Given task a:
Translate this sentence from the passage on counsel's arguments into Spanish: "This is more so when there is no evidence to show that the appellant’s title had previously been extinguished."

Given passage:

____________________

Counsel argued that the trial Court was wrong to enter judgment in favour of the 1st respondent whose counter claim was not only devoid of admissible evidence but riddled with admission against her interest, contradictory and incredible documents. Counsel canvassed that the decision of the trial Court which placed premium on proof by production of title documents, especially Exhibit 5, against the customary title which was transferred to the appellant through purchase, is against the position of the law which requires that, a proof anchored on production of title document carries with it additional burden as the production of a certificate of occupancy granted is not automatic entitlement to a piece of land claimed. See Bello vs. Sanda (2013) All FWLR Pt. 636, pg. 462 at 479, paras. D-G; and Nwankwo vs. Jubril (2012) All FWLR Pt. 646, pg. 483 at 510.
Counsel contends that where a certificate of occupancy has been granted to a claimant who could not prove a better title, it must be deemed to be defective and to have been issued in error and against the spirit of the Land Use Act. He also submits that the appellant’s root is a deemed grant through his vendor and whose title predates the Land Use Act. This is more so when there is no evidence to show that the appellant’s title had previously been extinguished.
Counsel further submitted that the contradictions in the evidence of the 2nd respondent as DW1 regarding the land claimed by them show that the respondents do not know the actual location of the land to be processed for the 1st respondent. That despite the failure of the 2nd respondent to prove the alleged title of the 1st respondent to the plot of land in possession of the appellant, the trial Court found for the respondents and this occasioned a miscarriage of justice on the appellant and we are urged to so hold. We are urged to resolve all the issues herein in favour of the appellant and allow this appeal in the interest of justice.

____________________

(Data excerpts)
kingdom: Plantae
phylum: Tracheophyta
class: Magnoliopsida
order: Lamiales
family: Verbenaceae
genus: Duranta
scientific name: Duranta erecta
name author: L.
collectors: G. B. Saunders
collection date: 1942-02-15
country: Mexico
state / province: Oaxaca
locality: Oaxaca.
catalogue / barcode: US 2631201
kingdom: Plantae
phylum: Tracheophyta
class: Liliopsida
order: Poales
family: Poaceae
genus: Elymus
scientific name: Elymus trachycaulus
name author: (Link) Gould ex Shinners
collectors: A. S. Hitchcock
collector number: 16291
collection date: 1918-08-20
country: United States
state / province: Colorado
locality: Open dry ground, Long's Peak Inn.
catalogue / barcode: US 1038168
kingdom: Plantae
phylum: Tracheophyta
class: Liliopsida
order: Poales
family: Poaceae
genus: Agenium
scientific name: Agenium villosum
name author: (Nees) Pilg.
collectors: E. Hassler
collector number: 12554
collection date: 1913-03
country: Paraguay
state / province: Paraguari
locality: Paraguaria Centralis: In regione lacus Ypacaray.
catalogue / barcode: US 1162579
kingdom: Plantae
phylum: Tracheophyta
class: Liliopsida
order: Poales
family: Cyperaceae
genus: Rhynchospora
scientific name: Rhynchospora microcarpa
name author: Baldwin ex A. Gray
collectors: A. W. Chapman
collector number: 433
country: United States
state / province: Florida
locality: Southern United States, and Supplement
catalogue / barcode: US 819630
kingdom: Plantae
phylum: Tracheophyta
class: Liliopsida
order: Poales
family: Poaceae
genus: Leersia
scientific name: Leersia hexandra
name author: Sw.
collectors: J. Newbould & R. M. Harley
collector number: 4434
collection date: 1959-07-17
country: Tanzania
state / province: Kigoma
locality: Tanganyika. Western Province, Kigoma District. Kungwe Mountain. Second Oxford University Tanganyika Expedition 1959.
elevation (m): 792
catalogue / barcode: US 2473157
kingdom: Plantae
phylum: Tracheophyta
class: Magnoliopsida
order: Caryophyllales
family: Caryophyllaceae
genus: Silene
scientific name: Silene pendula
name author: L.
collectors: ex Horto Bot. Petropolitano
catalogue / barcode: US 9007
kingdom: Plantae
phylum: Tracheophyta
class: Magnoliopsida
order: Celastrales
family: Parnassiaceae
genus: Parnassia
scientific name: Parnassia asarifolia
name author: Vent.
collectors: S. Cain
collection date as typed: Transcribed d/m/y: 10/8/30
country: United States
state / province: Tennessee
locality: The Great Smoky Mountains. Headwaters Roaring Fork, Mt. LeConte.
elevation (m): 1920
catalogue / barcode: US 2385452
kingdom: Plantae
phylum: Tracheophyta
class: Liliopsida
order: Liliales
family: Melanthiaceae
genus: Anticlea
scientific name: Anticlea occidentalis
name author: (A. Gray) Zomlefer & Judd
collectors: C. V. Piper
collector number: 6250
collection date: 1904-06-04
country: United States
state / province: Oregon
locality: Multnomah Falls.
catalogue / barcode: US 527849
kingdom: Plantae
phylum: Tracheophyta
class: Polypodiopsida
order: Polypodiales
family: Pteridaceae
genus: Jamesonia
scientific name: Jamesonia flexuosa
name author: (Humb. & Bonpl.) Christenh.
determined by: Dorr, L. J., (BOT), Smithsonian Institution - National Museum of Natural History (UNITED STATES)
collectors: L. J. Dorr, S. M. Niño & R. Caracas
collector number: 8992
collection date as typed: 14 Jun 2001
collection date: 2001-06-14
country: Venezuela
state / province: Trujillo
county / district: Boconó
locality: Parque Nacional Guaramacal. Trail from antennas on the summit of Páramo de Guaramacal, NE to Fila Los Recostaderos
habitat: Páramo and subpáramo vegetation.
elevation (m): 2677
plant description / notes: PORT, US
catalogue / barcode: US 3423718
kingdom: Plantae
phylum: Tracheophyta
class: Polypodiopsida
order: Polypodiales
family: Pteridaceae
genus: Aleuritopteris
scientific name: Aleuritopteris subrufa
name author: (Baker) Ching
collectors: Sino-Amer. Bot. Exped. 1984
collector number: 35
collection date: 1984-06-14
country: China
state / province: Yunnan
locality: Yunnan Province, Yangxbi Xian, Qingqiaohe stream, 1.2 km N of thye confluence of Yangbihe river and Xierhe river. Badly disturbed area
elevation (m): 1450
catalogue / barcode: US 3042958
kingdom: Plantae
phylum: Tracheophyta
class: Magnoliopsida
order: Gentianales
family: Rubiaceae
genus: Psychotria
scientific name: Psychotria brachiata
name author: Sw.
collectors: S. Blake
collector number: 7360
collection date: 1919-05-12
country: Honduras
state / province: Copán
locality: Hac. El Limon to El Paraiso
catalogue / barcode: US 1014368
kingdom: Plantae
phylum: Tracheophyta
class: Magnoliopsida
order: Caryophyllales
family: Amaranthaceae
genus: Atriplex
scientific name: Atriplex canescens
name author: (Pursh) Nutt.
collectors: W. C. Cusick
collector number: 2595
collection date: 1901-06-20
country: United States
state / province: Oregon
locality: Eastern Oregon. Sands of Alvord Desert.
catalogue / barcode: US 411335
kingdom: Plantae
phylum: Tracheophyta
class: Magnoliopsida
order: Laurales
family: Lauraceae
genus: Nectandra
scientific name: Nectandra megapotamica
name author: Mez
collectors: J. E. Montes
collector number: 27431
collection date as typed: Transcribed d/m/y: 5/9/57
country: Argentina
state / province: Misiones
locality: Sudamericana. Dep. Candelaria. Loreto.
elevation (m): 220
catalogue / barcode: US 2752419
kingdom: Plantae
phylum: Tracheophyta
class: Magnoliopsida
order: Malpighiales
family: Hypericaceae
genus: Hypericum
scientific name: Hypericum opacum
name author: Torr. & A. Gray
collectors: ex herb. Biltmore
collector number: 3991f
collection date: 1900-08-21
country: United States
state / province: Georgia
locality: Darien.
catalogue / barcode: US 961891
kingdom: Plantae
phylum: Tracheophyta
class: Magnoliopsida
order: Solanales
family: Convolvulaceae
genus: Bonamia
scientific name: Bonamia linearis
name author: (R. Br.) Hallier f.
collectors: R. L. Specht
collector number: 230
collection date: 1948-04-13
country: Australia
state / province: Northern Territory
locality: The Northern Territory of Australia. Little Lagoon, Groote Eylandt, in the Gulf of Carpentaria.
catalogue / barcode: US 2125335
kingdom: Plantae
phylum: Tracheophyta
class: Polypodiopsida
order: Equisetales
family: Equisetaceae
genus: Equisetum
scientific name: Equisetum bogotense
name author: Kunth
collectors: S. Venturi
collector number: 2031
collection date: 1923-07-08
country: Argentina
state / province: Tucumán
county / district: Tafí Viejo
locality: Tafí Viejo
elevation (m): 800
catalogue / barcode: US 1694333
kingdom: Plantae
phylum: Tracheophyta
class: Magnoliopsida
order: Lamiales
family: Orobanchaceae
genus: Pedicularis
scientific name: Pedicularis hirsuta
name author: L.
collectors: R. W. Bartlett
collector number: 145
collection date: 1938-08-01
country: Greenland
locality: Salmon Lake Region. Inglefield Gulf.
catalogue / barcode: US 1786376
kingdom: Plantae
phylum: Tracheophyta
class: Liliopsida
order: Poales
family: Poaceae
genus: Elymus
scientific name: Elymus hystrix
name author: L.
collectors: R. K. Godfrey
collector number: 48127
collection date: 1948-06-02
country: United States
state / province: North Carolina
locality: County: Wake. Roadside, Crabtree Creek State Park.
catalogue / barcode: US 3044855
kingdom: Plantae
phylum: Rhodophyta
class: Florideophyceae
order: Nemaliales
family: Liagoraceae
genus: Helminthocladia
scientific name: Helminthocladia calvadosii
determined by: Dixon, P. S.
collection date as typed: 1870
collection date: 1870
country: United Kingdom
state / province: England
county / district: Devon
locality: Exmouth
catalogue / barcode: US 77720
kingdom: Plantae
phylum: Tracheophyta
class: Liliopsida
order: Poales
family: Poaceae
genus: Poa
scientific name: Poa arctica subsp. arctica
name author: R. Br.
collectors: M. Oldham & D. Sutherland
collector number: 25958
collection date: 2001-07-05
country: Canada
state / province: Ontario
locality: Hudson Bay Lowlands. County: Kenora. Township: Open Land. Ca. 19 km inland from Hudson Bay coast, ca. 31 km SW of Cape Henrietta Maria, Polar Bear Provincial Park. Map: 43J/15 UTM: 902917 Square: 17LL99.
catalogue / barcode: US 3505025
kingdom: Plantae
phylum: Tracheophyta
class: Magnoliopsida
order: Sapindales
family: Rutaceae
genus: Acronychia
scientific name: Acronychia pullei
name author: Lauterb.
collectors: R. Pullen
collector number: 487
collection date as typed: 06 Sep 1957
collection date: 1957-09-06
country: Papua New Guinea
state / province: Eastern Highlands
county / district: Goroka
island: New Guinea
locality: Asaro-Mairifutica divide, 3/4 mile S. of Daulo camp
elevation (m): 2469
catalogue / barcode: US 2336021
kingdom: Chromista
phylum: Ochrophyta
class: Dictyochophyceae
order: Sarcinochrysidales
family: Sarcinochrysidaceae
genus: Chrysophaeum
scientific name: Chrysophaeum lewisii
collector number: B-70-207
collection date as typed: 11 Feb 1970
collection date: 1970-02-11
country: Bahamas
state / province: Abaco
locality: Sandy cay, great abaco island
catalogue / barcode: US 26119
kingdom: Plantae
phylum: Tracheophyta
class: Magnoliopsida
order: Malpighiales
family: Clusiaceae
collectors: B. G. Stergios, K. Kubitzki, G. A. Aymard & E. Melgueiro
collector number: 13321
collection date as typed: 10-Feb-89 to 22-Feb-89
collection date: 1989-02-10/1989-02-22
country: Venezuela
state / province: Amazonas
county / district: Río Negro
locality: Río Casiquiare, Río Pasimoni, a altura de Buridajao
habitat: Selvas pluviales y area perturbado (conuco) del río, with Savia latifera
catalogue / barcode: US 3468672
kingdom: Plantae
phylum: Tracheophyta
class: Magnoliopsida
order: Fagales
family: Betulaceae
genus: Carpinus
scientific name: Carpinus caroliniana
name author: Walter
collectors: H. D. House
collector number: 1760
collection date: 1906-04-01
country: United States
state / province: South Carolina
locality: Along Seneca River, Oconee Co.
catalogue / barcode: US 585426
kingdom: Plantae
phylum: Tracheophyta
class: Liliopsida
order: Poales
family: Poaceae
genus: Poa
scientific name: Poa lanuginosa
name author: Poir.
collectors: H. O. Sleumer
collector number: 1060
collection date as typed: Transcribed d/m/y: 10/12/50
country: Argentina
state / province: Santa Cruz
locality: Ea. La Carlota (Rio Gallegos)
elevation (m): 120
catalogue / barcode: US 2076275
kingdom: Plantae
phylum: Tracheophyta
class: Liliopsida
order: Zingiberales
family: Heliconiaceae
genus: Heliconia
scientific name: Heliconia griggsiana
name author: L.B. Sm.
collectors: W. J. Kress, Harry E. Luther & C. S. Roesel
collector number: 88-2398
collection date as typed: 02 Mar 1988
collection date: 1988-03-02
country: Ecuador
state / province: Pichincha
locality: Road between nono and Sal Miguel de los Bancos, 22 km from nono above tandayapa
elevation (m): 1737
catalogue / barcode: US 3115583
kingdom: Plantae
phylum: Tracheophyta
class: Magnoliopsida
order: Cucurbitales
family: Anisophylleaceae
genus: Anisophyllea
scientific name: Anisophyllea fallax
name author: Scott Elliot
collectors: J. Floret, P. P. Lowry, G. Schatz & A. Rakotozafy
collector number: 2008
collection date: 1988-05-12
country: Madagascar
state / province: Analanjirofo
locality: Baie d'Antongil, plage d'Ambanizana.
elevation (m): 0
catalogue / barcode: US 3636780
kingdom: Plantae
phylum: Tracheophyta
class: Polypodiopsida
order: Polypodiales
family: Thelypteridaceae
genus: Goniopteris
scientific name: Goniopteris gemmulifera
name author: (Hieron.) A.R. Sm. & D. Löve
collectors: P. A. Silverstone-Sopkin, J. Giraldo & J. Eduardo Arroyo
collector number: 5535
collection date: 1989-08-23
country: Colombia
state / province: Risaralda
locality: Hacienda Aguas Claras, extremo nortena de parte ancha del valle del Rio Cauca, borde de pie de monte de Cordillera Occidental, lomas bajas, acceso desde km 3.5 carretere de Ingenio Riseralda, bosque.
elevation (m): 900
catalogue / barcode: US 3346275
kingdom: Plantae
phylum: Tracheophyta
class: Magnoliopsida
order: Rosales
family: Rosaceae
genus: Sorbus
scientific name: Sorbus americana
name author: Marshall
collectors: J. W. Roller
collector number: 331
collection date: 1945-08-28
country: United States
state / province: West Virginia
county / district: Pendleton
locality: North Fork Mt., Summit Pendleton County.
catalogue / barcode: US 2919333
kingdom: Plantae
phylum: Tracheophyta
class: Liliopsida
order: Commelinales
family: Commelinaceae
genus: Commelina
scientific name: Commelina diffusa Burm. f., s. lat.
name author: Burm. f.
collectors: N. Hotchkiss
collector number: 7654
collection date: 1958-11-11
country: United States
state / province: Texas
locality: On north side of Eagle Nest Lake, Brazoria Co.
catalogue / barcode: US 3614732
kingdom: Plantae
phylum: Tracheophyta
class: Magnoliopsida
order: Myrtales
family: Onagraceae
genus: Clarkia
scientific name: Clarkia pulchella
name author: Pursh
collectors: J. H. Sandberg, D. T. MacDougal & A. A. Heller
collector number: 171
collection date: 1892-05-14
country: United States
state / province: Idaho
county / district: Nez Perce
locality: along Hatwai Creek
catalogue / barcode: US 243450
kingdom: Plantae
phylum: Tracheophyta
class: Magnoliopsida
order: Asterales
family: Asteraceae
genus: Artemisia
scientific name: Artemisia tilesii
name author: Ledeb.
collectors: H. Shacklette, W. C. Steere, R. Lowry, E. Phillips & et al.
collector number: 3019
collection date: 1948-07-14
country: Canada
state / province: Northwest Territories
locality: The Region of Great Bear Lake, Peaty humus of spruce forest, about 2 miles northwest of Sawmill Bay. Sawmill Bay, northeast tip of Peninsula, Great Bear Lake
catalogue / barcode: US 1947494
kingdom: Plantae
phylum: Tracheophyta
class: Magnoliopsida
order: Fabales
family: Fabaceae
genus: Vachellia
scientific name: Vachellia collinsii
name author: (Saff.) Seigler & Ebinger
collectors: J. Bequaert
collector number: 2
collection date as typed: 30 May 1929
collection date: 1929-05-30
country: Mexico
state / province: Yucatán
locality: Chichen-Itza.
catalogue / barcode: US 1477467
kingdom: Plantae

____________________

Given task b:
Arrange the records from the line containing "name author: (Nees) Pilg." through the line containing "name author: (Humb. & Bonpl.) Christenh." as a Markdown table with the columns Row and Line, numbering each row and leaving out blank lines.

Worked solution a:
Esto es así con mayor razón cuando no hay pruebas que demuestren que el título del apelante se hubiera extinguido previamente.

Worked solution b:
| Row | Line |
|---|---|
| 1 | name author: (Nees) Pilg. |
| 2 | collectors: E. Hassler |
| 3 | collector number: 12554 |
| 4 | collection date: 1913-03 |
| 5 | country: Paraguay |
| 6 | state / province: Paraguari |
| 7 | locality: Paraguaria Centralis: In regione lacus Ypacaray. |
| 8 | catalogue / barcode: US 1162579 |
| 9 | kingdom: Plantae |
| 10 | phylum: Tracheophyta |
| 11 | class: Liliopsida |
| 12 | order: Poales |
| 13 | family: Cyperaceae |
| 14 | genus: Rhynchospora |
| 15 | scientific name: Rhynchospora microcarpa |
| 16 | name author: Baldwin ex A. Gray |
| 17 | collectors: A. W. Chapman |
| 18 | collector number: 433 |
| 19 | country: United States |
| 20 | state / province: Florida |
| 21 | locality: Southern United States, and Supplement |
| 22 | catalogue / barcode: US 819630 |
| 23 | kingdom: Plantae |
| 24 | phylum: Tracheophyta |
| 25 | class: Liliopsida |
| 26 | order: Poales |
| 27 | family: Poaceae |
| 28 | genus: Leersia |
| 29 | scientific name: Leersia hexandra |
| 30 | name author: Sw. |
| 31 | collectors: J. Newbould & R. M. Harley |
| 32 | collector number: 4434 |
| 33 | collection date: 1959-07-17 |
| 34 | country: Tanzania |
| 35 | state / province: Kigoma |
| 36 | locality: Tanganyika. Western Province, Kigoma District. Kungwe Mountain. Second Oxford University Tanganyika Expedition 1959. |
| 37 | elevation (m): 792 |
| 38 | catalogue / barcode: US 2473157 |
| 39 | kingdom: Plantae |
| 40 | phylum: Tracheophyta |
| 41 | class: Magnoliopsida |
| 42 | order: Caryophyllales |
| 43 | family: Caryophyllaceae |
| 44 | genus: Silene |
| 45 | scientific name: Silene pendula |
| 46 | name author: L. |
| 47 | collectors: ex Horto Bot. Petropolitano |
| 48 | catalogue / barcode: US 9007 |
| 49 | kingdom: Plantae |
| 50 | phylum: Tracheophyta |
| 51 | class: Magnoliopsida |
| 52 | order: Celastrales |
| 53 | family: Parnassiaceae |
| 54 | genus: Parnassia |
| 55 | scientific name: Parnassia asarifolia |
| 56 | name author: Vent. |
| 57 | collectors: S. Cain |
| 58 | collection date as typed: Transcribed d/m/y: 10/8/30 |
| 59 | country: United States |
| 60 | state / province: Tennessee |
| 61 | locality: The Great Smoky Mountains. Headwaters Roaring Fork, Mt. LeConte. |
| 62 | elevation (m): 1920 |
| 63 | catalogue / barcode: US 2385452 |
| 64 | kingdom: Plantae |
| 65 | phylum: Tracheophyta |
| 66 | class: Liliopsida |
| 67 | order: Liliales |
| 68 | family: Melanthiaceae |
| 69 | genus: Anticlea |
| 70 | scientific name: Anticlea occidentalis |
| 71 | name author: (A. Gray) Zomlefer & Judd |
| 72 | collectors: C. V. Piper |
| 73 | collector number: 6250 |
| 74 | collection date: 1904-06-04 |
| 75 | country: United States |
| 76 | state / province: Oregon |
| 77 | locality: Multnomah Falls. |
| 78 | catalogue / barcode: US 527849 |
| 79 | kingdom: Plantae |
| 80 | phylum: Tracheophyta |
| 81 | class: Polypodiopsida |
| 82 | order: Polypodiales |
| 83 | family: Pteridaceae |
| 84 | genus: Jamesonia |
| 85 | scientific name: Jamesonia flexuosa |
| 86 | name author: (Humb. & Bonpl.) Christenh. |